§ Exercise details:
Using the listing below, report how many lines contain the word "rule" and give no other words.

§ Records for this exercise:
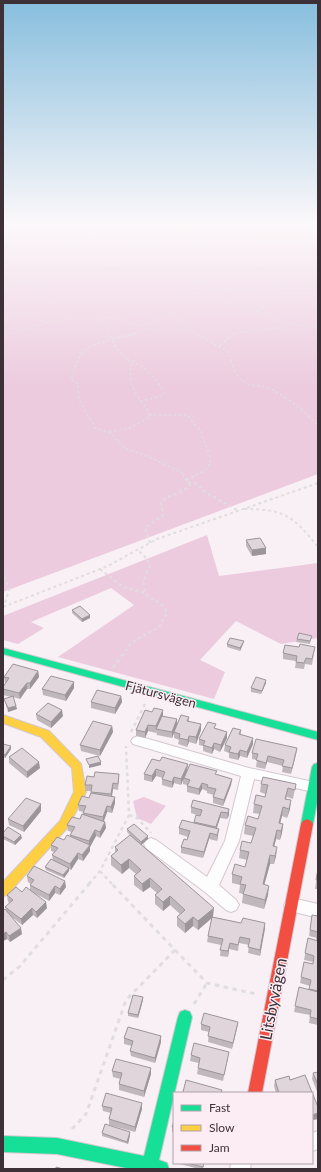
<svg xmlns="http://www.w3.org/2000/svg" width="321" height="1172" viewBox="0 0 321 1172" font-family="Lato,sans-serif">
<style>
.green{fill:#eccbde}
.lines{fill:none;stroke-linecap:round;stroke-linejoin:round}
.street-casing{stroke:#d3c8ce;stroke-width:2}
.fast-casing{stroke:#d3c8ce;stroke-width:2}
.slow-casing{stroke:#d3c8ce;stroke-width:2}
.jam-casing{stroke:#d3c8ce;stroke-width:2}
.path-far4{stroke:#e0dddf;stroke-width:1;stroke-dasharray:2 2;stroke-linecap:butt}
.path-far3{stroke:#e0dddf;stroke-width:1.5;stroke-dasharray:2.5 2.5;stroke-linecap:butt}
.path-far2{stroke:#e0dddf;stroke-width:2;stroke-dasharray:3 3;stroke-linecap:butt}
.path-far1{stroke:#e0dddf;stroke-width:2.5;stroke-dasharray:3.5 3.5;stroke-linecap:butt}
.path{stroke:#e0dddf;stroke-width:3;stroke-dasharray:4.5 4.5;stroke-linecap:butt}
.street{fill:#fefdfe;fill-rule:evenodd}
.fast{fill:#16e098;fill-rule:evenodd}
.slow{fill:#ffcf43;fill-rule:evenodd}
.jam{fill:#f24e42;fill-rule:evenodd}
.wall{fill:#c0b7bc}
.shaded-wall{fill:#9c9599}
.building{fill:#dfd5db;stroke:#9c9599}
.labels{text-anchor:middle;stroke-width:3;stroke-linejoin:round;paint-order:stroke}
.street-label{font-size:13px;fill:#3e3037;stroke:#fcedf5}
.near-street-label{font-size:16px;fill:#3e3037;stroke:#fcedf5}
</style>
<rect width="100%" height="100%" fill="#f8f0f5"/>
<path class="green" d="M3,223H318V474L3,592Z
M207,535L219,576L318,563V638L281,644L236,621L200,660L225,672L214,699L58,657L134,605L111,588L31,622L44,628L18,644L3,640V616Z
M144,797L166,806L151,824L137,818L133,801Z"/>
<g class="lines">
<g class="street-casing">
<path id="street" d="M138,736L249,768L318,783V793L254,779L239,841L219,885L236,900L239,905L236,910L231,912L226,910L205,892L146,848L144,844L146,840L151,838L156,840L207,877L225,841L241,776L133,744L131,741L133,738Z
M292,898L318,904V918L287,910L284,905L287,900Z
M318,1131V1149L312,1151V1133Z
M231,1163H251L250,1169H230Z"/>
</g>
<g class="fast-casing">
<path id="fast" d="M3,648L318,732V740L3,654Z
M318,763V797L313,824L311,827L307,829L303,827L301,824L312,767L314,764Z
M185,1010L190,1012L192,1017L159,1160L167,1163L169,1169H131L57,1154L3,1152V1136L57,1138L144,1156L178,1017L180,1012Z"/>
</g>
<g class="slow-casing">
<path id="slow" d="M3,715L49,731L81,764L86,792L68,827L7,895L3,896V882L60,821L74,792L72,768L41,737L3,723Z"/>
</g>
<g class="jam-casing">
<path id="jam" d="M307,819L311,821L313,824L262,1093H248L301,824L303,821Z"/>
</g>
<path class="path-far4" d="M3,223H9L19,227L20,230L33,237
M43,223V232L88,253L93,259L109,265L161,267L186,275L208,286L213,293L231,306L265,313L275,321L318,328
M61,223L70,229
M185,223L188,229
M146,227L160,223
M74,229H112L128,231
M184,229L182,237L212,252L242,258L246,262L256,265L280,266L295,274L293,278L284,280L290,294L252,290L241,292L227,288L180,296L171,301L168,308C176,320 186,328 199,335
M278,232L277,228L281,223
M124,233L127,234L130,240L146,244L147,247L144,255L149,265
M315,234L301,257L318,274
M3,241H14L65,230H75L87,236L93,237L124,233L138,228L153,227L214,230L249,229L308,235L318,233
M3,272L40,290L69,319
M290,294H318
M256,311L265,307L268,302L264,299L272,295L273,292
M96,317H113L130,324L142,326L154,323
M3,318L27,313L33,314L41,321L51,323
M4,335C31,328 78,310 104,322L110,335
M130,335L138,333L170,313
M232,335L234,333L291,326"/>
<path class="path-far3" d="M134,334C122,336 93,343 84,351C77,358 75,370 71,379L78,384L79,400L96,429L109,432L126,449L147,456L181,472L184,476
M197,334L230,353C231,365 237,382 251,385C257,386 263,386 269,388C287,397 306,411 318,426
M3,335L8,334
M220,345L233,334
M127,359C143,365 156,377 164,393L162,396L141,401
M149,415H188L195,425L201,430C204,453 224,463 194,476
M109,432L130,428L149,417V412C139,397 125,384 132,365L115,346L110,334"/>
<path class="path-far2" d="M186,480L196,475
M188,482L197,484L205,492L237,510
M244,509C285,509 293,516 318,547
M150,543L145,528L163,515L161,502C170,494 180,494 190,486L183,475
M100,569L123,587L146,593
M3,571L9,590L4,606
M3,607L108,566L157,539L318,483
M122,656L131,643L159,627L167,613C162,601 157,603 148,596C140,589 145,573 150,566L147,559L138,550"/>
<path class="path-far1" d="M113,668L122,655
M131,732L146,702
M129,815L137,818L151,833
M100,871L112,884
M89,884L100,871L129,815L126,746"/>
<path class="path" d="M175,950L207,983L256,994
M3,980L20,966L90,883
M194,1004L207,983
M72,1129L86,1114L126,1000L175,950L111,883"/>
<use href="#street" class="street"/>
<use href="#fast" class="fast"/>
<use href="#slow" class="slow"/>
<use href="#jam" class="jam"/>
</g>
<path class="wall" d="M246,540L266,548V554L252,556L246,546Z
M72,610L90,618L82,622L72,613Z
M297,639H311L310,644L296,642Z
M244,641L243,644L240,651L227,647V644Z
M299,647H315L312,665L305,664L304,669L295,668L296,661L283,659V653Z
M38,671L39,677L30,689H27L20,699L13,697L17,709L8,712L5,702L4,699L11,697L3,695V687L6,683H5L4,677Z
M266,680V683L261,694L251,692V688Z
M74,682V688L66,701L43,695L42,689Z
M121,696L122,702L115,714L91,708V702Z
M36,714L63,716L51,728L37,720Z
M163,716L177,724L189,717V721L201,730L196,744L189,742L187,747L178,744L179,740L174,738V733L172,738L157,735L156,731V733L148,731L145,738L136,736V730Z
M112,726L113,732L100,756L81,751L80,745Z
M215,728L227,732V738L220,752L214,749L212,754L203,751V746L199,745V739Z
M241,730V735L253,744L247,758L240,756L238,760L229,758V753L224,751L225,745Z
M3,744L11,746V749L5,758L3,757Z
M297,748L296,754L291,774L282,772L283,766L267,762L265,769L256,767L257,760L252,759V753Z
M9,757L40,768L27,778L9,763Z
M160,761L188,764L187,769L216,774L232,779L231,785L223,806L213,803V797L214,795L207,793V791L202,789L199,795L187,792V785L183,784V779L181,785L174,783L172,788L162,785V779L163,778L156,776L152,782L144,780V774Z
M119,774V780L118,790L113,789L112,797H115V803L112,813L107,812L104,821L105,822L106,828L100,838L96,836L90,847V851L83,861L78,859L71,870L69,869V871L64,878L46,870L45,867L53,860L52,855L54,852L51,851V845L70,837V835L72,832L68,831L67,825L80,819L83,815L84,812L79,811L78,805L89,798L91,791H85V785L94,777Z
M261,784H296L293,799L287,797L286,799L290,809L287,818L282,816L280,823L283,824L282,833L280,840L276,839L274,847L276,856L274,864H270L264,885L268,895L264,909L242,903L243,894L239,893L240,885L232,883V874L245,867L247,860L239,858L240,850L251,843L253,836L244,834L245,825L258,819L260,814L253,813L254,804L265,797V794L260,792Z
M191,807L229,809V815L227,819L220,818L217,828L218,835L217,841L209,839L203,858L181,853V847L187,840L188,837L179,834V828L194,823V822L200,816L191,813Z
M41,811L24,832L9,825L8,819Z
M127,829L148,839L141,845L213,917L241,923H265L260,956L248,953L249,945L239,943L238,951L229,949L228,957L220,956L221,945L207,942L208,936L212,918L198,930L193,926L185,933L177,926V917L180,914L170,905L163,911L155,904V895L157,893L150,887L143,892L134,885V876L136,874L129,868L122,874L111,865V856L115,853V847L130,835L127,832Z
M3,833L22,838L15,845L3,839Z
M318,868V889H315Z
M27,876L66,887L60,895L55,893L49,901L36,894L47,908L37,918L33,915L22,925L12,917L22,934L10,942L7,939L3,941V911L6,910L5,907L10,903L8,902L7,895L30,890V885L31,884L28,882Z
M312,915L318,916V1025L309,1023L310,1015L294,1012L299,987L309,990L310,986L300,983L304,962L313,964V962L304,960L308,938L316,940L317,938L309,936Z
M143,1000L138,1018L128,1016V1013Z
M238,1022L237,1028L232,1049L208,1042L209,1032L201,1030V1024Z
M161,1036V1042L155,1063L131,1056L130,1051L132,1046L124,1044V1038Z
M191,1055L228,1058L223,1081L197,1074L198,1068L199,1063L190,1061Z
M112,1071L151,1074L144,1097L119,1090V1084L120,1079L113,1077Z
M318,1072V1094L312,1079L313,1073Z
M305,1075L318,1107V1119L312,1120V1093H276L274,1086L275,1080L289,1076L290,1080Z
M102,1106L142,1109L135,1132L109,1125V1119L111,1113L103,1111Z
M174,1121V1133L172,1132V1127Z
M130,1132V1135L128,1144L102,1136V1133Z
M176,1163H204L203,1169H199Z"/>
<path class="shaded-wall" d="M266,548V554L252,556V550Z
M90,615V618L82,622V619Z
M244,641L243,644L240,651V648Z
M38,671L39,677L30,689V683Z
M266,680V683L261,694L262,691Z
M74,682V688L66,701L65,695Z
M27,683V689L20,699L19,693Z
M121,696L122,702L115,714V708Z
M16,706L17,709L8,712V708Z
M62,710L63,716L51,728V722Z
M163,710V716L156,729V733V726Z
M177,719V725L172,738V732Z
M201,724V730L196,744V737Z
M148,725V731L145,738V732Z
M112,726L113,732L100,756V750Z
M227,732V738L220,752L221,745Z
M189,736V742L187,747L188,740Z
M253,738V744L247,758V752Z
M214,743V749L212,754V748Z
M11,746V749L5,758V755Z
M297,748L296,754L291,774L292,768Z
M240,750V756L238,760V754Z
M268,756L267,762L265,769L266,763Z
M39,762L40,768L27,778V772Z
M101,762V765L89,768V765Z
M188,764L187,770L184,778L181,785V779Z
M156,769V776L152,782V776Z
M174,777V783L172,788V782Z
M232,779L231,785L223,806L224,800Z
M113,783V789L111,800V794Z
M202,783V789L199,795V789Z
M115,797V803L112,813L111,807Z
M291,800L290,809L287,818Z
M41,804V811L24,832L23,826Z
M107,806V812L103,823V817Z
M283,807L282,816L278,832L279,823Z
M229,809V815L227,819L228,813Z
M221,812L220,818L215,833L216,827Z
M105,822L106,828L100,838V832Z
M283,824L282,833L280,840L281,831Z
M219,829L217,841V835Z
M95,830L96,836L90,847V851L83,861L82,855L89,845V841Z
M277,830L276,839L272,855L273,846Z
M210,833L209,839L203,858L204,852Z
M21,835L22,838L15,845L14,842Z
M148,836V839L141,845V842Z
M277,847L276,856L274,864L275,856Z
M78,853V859L71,870L70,864Z
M270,855V864L262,893L263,884Z
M129,859V868L122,874L121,865Z
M69,868V871L64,878L63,875Z
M150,878V887L143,892L142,884Z
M65,881L66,887L60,895V889Z
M55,886V893L49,901V895Z
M269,886L268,895L264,909L265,900Z
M170,896V905L163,911V902Z
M46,902L47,908L37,918L36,912Z
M32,908L33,915L22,925L21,919Z
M214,908L213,917L198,930V921Z
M193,917V926L185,933V924Z
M265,923V929L260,956V950Z
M21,928L22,934L10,942L9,936Z
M6,932L7,939L3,941V934Z
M230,943L229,949L228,957V951Z
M143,997V1000L138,1018V1015Z
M238,1022L237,1028L232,1049L233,1043Z
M161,1036V1042L155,1063V1058Z
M151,1068V1074L144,1097V1091Z
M142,1103V1109L135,1132V1127Z
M318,1113V1119L312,1120V1115Z
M130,1132V1135L128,1144L127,1142Z"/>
<path class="building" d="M260,538L266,548L252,550L246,540Z
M80,606L90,615L82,619L72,610Z
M299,633L312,636L310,641L297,639Z
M230,638L244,641L240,648L227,644Z
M300,644L315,647L312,659L306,658L304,663L296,662L297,656L283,653L285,645L299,647Z
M13,664L38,671L30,683H27L19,693L3,689V687L9,678L4,677Z
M51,676L74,682L65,695L42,689Z
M256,677L266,680L262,691L251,688Z
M97,690L121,696L115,708L91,702Z
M13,696L16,706L8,708L4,699Z
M48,703L62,710L51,722L36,714Z
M154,708L163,710L156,726L148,725L145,732L136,730L145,710L152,712Z
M181,715L189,717L187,721L201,724L196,737L189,736L188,740L179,738L180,734L174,732Z
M162,716L177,719L172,732L156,729Z
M93,721L112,726L100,750L80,745Z
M208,722L216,724L214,728L227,732L221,745L214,743L212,748L203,745L205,741L199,739Z
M233,728L241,730L239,734L253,738L247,752L240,750L238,754L229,752L231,747L225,745Z
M256,739L297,748L292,768L282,766L284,760L268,756L266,763L256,760L258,754L252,753Z
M3,744L11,746L5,755L3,754Z
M22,748L39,762L27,772L9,757Z
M98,756L101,762L89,765L86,759Z
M162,757L188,764L181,779L174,777L172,782L162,779L165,772L156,769L152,776L144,774L152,759L160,761Z
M190,764L217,771L215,774L232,779L224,800L213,797L216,789L207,787L208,785L202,783L199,789L187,786L190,780L184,778Z
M95,772L119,774L118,784L113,783L111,794L91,792L92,785H85L87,776L94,777Z
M263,777L296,784L295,790L288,788L285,799L291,800L289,809L283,807L279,823L283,824L281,831L277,830L273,846L277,847L275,856L270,855L263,884L269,886L265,900L243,894L246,885L240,884L242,877L232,874L235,864L245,867L249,852L240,850L242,841L251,843L256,828L245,825L248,816L258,819L262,806L254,804L256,795L265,797L268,785L261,784Z
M91,793L115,797L111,807L107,806L103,817L83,813L86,806L78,805L82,796L89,798Z
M26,798L41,804L23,826L8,819Z
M193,800L229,809L228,813L221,812L216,827L194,822L196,815L200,816L202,810L191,807Z
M82,814L105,822L100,832L95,830L89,841L70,835L75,827L67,825L72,817L80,819Z
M182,820L219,829L217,835L210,833L204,852L181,847L184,839L187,840L190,831L179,828Z
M134,824L148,836L141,842L127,829Z
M8,827L21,835L14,842L3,836V833Z
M67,835L90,845L82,855L78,853L70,864L52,855L58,848L51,845L57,837L64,840Z
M130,835L214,908L198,921L193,917L185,924L177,917L185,910L170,896L163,902L155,895L162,889L150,878L142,884L134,876L141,870L129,859L121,865L111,856L118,850L115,847Z
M51,859L69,868L63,875L45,867Z
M34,866L65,881L60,889L55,886L49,895L30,885L34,880L27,876Z
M318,869V880H316Z
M16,887L22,892L26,887L46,902L36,912L32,908L21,919L5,907L13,900L7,895Z
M5,909L21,928L9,936L6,932L3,934V911Z
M312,915L318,916V932L310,930Z
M212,917L241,923L243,918L265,923L260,950L248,947L250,939L240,937L238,945L230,943L228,951L220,950L223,939L208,936Z
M318,932V940L317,939Z
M308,938L318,941V991L309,989L311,980L301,977L304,962L313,964L314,956L305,953Z
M299,987L318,992V1019L310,1017L311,1010L295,1006Z
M133,995L143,997L138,1015L128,1013Z
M204,1013L238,1022L233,1043L208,1036L210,1027L201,1024Z
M128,1027L161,1036L155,1058L130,1051L133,1041L124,1038Z
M194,1043L229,1052L224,1075L198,1068L200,1058L191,1055Z
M116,1059L151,1068L144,1091L119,1084L122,1073L112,1071Z
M318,1072V1085L313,1073Z
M305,1075L318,1107V1113L312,1115V1093H279L275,1080L289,1076L290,1080Z
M186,1080L222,1090L221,1093H185L183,1092Z
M106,1093L142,1103L135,1127L109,1119L112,1108L102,1106Z
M174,1121V1127H172Z
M105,1124L130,1132L127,1142L102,1133Z
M187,1163H204L203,1167Z
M56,1167L63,1169H56Z"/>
<linearGradient id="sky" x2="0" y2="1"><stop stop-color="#87bede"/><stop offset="0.58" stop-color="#fcf8fa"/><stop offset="1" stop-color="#fcf8fa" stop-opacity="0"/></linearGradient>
<rect width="321" height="387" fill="url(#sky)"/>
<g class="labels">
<g class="street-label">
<text transform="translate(161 694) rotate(15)" y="5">Fjätursvägen</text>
</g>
<g class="near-street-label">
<text transform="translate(273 999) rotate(-79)" y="6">Litsbyvägen</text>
</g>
</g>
<rect width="321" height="1172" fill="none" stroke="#3e3037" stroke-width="8"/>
<rect x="173" y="1092" width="140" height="72" fill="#fcedf5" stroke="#b0a1a9"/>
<rect x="181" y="1105" width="20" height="6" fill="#16e098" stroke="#b0a1a9"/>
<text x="209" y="1112" font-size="12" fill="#3e3037">Fast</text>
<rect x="181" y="1125" width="20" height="6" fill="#ffcf43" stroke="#b0a1a9"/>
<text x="209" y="1132" font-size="12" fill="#3e3037">Slow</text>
<rect x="181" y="1145" width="20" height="6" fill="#f24e42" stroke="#b0a1a9"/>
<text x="209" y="1152" font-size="12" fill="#3e3037">Jam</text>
</svg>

§ The completed task:
4